- Document excerpt -
________________________________________

Arts and Letters Awards in Architecture

Two Arts and Letters Awards of $7500 each recognize American architects whose work is characterized by a strong personal direction. The winners are William E. Massie of Bloomfield Hills, Michigan, and Julie VandenBerg Snow of Minneapolis, Minnesota.

Two Arts and Letters Awards of $7500 each acknowledge Americans who explore ideas in architecture through any medium of expression. The winners are Sylvia Lavin of Los Angeles, California, and Anthony Vidler of New York, New York.

The winners were chosen from a group of 30 architects nominated by the members of the Academy. The members of this year’s selection committee were: Henry N. Cobb, Peter Eisenman, Hugh Hardy, Richard Meier, James Polshek, Billie Tsien (chair), and Tod Williams. All five awards will be presented in New York City in May at the Academy’s annual Ceremonial.

Mack Scogin and Merrill Elam: “Partners in work and life for over 25 years, Scogin and Elam have created buildings that are optimistic and joyous. Teachers and practioners, they have worked throughout the United States on diverse project types, the structure, form, and texture of which is always site specific and inventive. Simultaneously humane and bold, this work respects and also challenges our expectations: the result is an architecture that astonishes and delights,” said Tod Williams. Scogin and Elam’s work includes the Knowlton School of Architecture at Ohio State University, the Jean Hargrove Music Library at the University of California at Berkeley, and the United States Federal Court House in Austin, Texas. Scogin and Elam graduated from the Georgia Institute of Technology, and have had their own practice in Atlanta, Georgia since 1984.

William E. Massie is currently the architect in residence at the Cranbrook Academy of Art in Bloomfield Hills, Michigan. For the past twenty years he has used technology to develop innovative fabrication and building methods that have advanced the art and science of architecture. “Massie is a free-spirited constructivist inventor who has expanded the architectural canvas,” said James Polshek. His work includes the Big Belt and Big Sky houses, both in rural Montana; Playa Urbana, P.S.1 Courtyard, Queens, New York; and the American House ’08, in Bloomfield Hills, Michigan.

Julie VandenBerg Snow has led a studio-based practice in Minneapolis, Minnesota since 1989. Her projects include two US land ports of entry in Minnesota and Maine; the School of Business at the University of South Dakota; Weekend House on Lake Superior, Minnesota; Minneapolis Fifth Precinct Police Department, Minnesota; and Great Plains Software, North Dakota. “The architecture of Julie VandenBerg Snow might be characterized as invention within convention. That is not to say that her work is conventional but to recognize that within a rigorous underpinning, she and her studio make the marvelous happen,” said Billie Tsien.

Sylvia Lavin is a professor of architectural history and theory in the UCLA Department of Architecture and Urban Design in Los Angeles, California. She has received the Vincent Scully Award and the AIA Excellence Award in Education. She is the author of several books, including the forthcoming Kissing Architecture (Princeton University Press, 2011), and Form Follows Libido: Architecture and Richard Neutra in a Psychoanalytic Culture (MIT Press, 2005). “Throughout her career as teacher, scholar, and critic, Sylvia Lavin has mobilized her passion, energy, and intelligence in a battle with mediocrity,” said Peter Eisenman.

________________________________________

- Stored data entries -
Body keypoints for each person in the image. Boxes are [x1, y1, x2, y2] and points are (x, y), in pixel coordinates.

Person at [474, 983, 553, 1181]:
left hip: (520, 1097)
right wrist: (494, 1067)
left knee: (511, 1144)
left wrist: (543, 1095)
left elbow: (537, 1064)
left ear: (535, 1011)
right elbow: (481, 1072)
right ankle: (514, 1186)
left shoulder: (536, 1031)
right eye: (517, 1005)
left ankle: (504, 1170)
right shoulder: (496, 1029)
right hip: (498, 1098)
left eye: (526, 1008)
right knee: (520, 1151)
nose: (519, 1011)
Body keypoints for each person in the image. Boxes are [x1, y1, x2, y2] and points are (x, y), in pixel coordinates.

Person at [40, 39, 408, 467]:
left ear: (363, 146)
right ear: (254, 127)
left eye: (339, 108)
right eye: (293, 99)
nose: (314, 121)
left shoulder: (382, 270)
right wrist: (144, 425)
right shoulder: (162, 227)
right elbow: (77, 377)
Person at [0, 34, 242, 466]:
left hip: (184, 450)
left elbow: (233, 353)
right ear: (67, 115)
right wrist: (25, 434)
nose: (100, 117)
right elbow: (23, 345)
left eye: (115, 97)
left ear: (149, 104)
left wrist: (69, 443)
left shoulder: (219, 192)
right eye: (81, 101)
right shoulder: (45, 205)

________________________________________

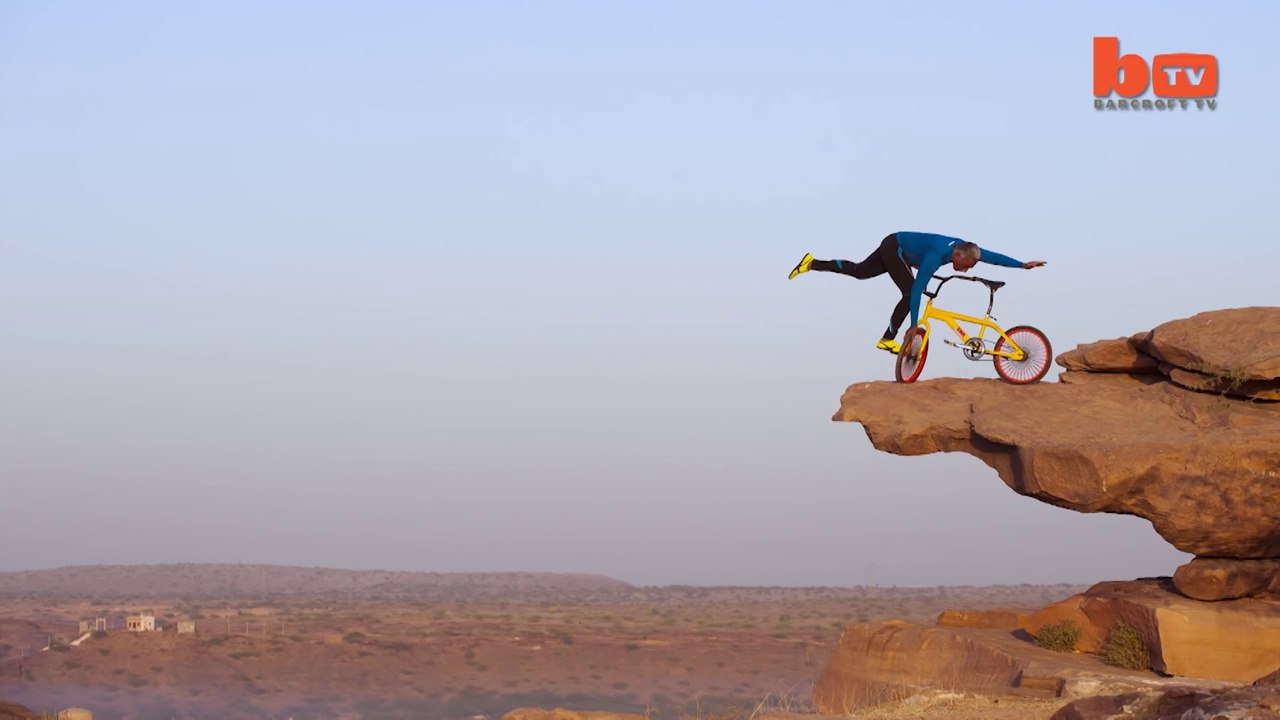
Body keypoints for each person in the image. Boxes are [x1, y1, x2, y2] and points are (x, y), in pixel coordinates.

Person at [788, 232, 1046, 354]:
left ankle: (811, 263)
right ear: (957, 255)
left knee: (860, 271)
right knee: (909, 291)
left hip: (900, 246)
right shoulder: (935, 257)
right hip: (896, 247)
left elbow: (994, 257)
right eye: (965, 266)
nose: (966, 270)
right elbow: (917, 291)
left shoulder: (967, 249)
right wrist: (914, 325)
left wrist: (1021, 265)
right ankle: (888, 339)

________________________________________

- What is required -
According to the architecture awards text, who chaired this year's selection committee?

- Output for this task -
Billie Tsien